2026年4月22日号 4面 掲載
社会福祉法人小田原福祉会 フィードバックを最大限活用 数値で議論、多職種で
徐々に取り組む事業者が増えてきたLIFE。ただ、「フィードバックをうまく活用できない」といった声も聞かれる。社会福祉法人小田原福祉会の井口健一郎理事は、「LIFEはこれまで自分たちが行ってきたケアの答え合わせができるもの」と話す。

井口理事
――LIFEに関して持っていた問題意識は
井口 従来の介護の評価は、主に「人員配置」といったストラクチャーや、「計画の実施」というプロセスに重点が置かれてきました。自立支援の成果が利用者の状態など個別要因に左右されやすく、客観的な指標で捉えることが難しかったためです。
LIFEで栄養やリハビリ、口腔ケアなどの結果をデータとして蓄積し、ケアの妥当性や改善の過程を「見える化」できた点は画期的。手続きが大変だという理由で敬遠するのはもったいないです。
「フィードバックは使えない」と言っている場合ではありません。自法人の介護が、全国との比較や時系列での比較で可視化される仕組みがせっかく整えられたのです。自分たちのケアの「立ち位置」「現状」を知ることが重要な第一歩。LIFEに係わる国の議論に携わってきた立場として、今からどう活用していくかを真剣に考えてほしいと思っています。
――小田原福祉会の特別養護老人ホームでの変化は
井口 これまでリハビリ専門職や看護職しか把握していなかった数値上の変化を、全職員に共有できるようになりました。
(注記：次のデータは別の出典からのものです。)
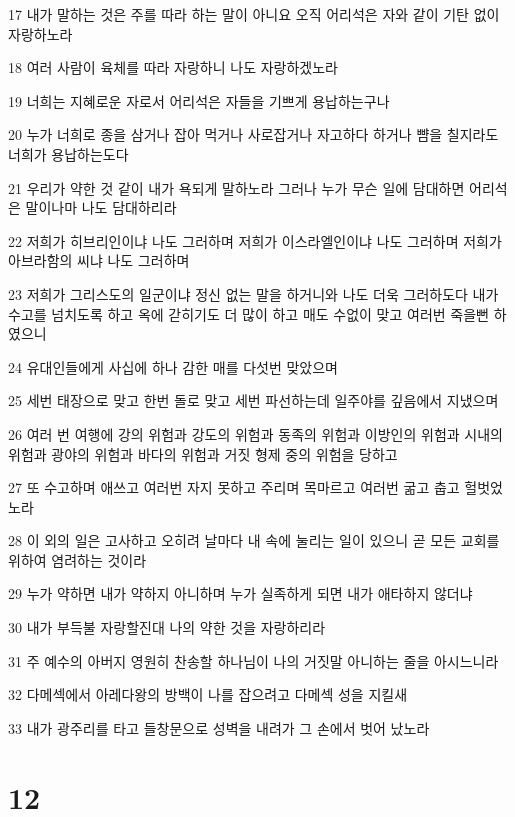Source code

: \par 17 내가 말하는 것은 주를 따라 하는 말이 아니요 오직 어리석은 자와 같이 기탄 없이 자랑하노라
\par 18 여러 사람이 육체를 따라 자랑하니 나도 자랑하겠노라
\par 19 너희는 지혜로운 자로서 어리석은 자들을 기쁘게 용납하는구나
\par 20 누가 너희로 종을 삼거나 잡아 먹거나 사로잡거나 자고하다 하거나 뺨을 칠지라도 너희가 용납하는도다
\par 21 우리가 약한 것 같이 내가 욕되게 말하노라 그러나 누가 무슨 일에 담대하면 어리석은 말이나마 나도 담대하리라
\par 22 저희가 히브리인이냐 나도 그러하며 저희가 이스라엘인이냐 나도 그러하며 저희가 아브라함의 씨냐 나도 그러하며
\par 23 저희가 그리스도의 일군이냐 정신 없는 말을 하거니와 나도 더욱 그러하도다 내가 수고를 넘치도록 하고 옥에 갇히기도 더 많이 하고 매도 수없이 맞고 여러번 죽을뻔 하였으니
\par 24 유대인들에게 사십에 하나 감한 매를 다섯번 맞았으며
\par 25 세번 태장으로 맞고 한번 돌로 맞고 세번 파선하는데 일주야를 깊음에서 지냈으며
\par 26 여러 번 여행에 강의 위험과 강도의 위험과 동족의 위험과 이방인의 위험과 시내의 위험과 광야의 위험과 바다의 위험과 거짓 형제 중의 위험을 당하고
\par 27 또 수고하며 애쓰고 여러번 자지 못하고 주리며 목마르고 여러번 굶고 춥고 헐벗었노라
\par 28 이 외의 일은 고사하고 오히려 날마다 내 속에 눌리는 일이 있으니 곧 모든 교회를 위하여 염려하는 것이라
\par 29 누가 약하면 내가 약하지 아니하며 누가 실족하게 되면 내가 애타하지 않더냐
\par 30 내가 부득불 자랑할진대 나의 약한 것을 자랑하리라
\par 31 주 예수의 아버지 영원히 찬송할 하나님이 나의 거짓말 아니하는 줄을 아시느니라
\par 32 다메섹에서 아레다왕의 방백이 나를 잡으려고 다메섹 성을 지킬새
\par 33 내가 광주리를 타고 들창문으로 성벽을 내려가 그 손에서 벗어 났노라

\chapter{12}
数値に基づく議論のもと、多職種で一貫したケアを行えるように。また、異変の兆しを早期に捉え、予防的ケアへの転換も進んでいます。実際に100名定員の特養では、ADLが向上した上、入院者数が減少し、滞在期間の長期化といった変化が見られています。職員のモチベーションも向上しました。利用者に対し数値上の成果を説明できるのもメリットです。
――LIFEに関する書籍を出版しました
井口 単なるLIFEの解説書ではなく、ケアや組織体制そのものを見直す「実践型の教科書」です。LIFEはケアの質を後から可視化するもの。「加算取得ありき」ではありません。質の高いケアを行っているからこそLIFEでその成果を証明し、足りない部分を埋め、うまくいっている部分はさらに高めていけるのです。先進的で優れたケアがLIFEでどのように可視化されるのか、社会福祉法人平成記念会や医療法人大誠会など10法人の事例を通じて示しています。
対象読者は介護職、ケアマネジャー、理学療法士、看護師など幅広く、専門知識がなくても理解できるストーリー構成です。

特養・老健のためのLIFEフィードバックの読み方・使い方/第一法規/税込2750円
LIFE制度構築の中心的役割を担う厚労省医政局の長嶺由衣子氏との対談も収載。LIFEの先にあるデータヘルスの実現を目指すという理念、原点について語り合いました。LIFEはあくまで手段。現場や国の医療・介護を科学的なものへと進化させることができる、前向きなものだと発信を続けていきたいです。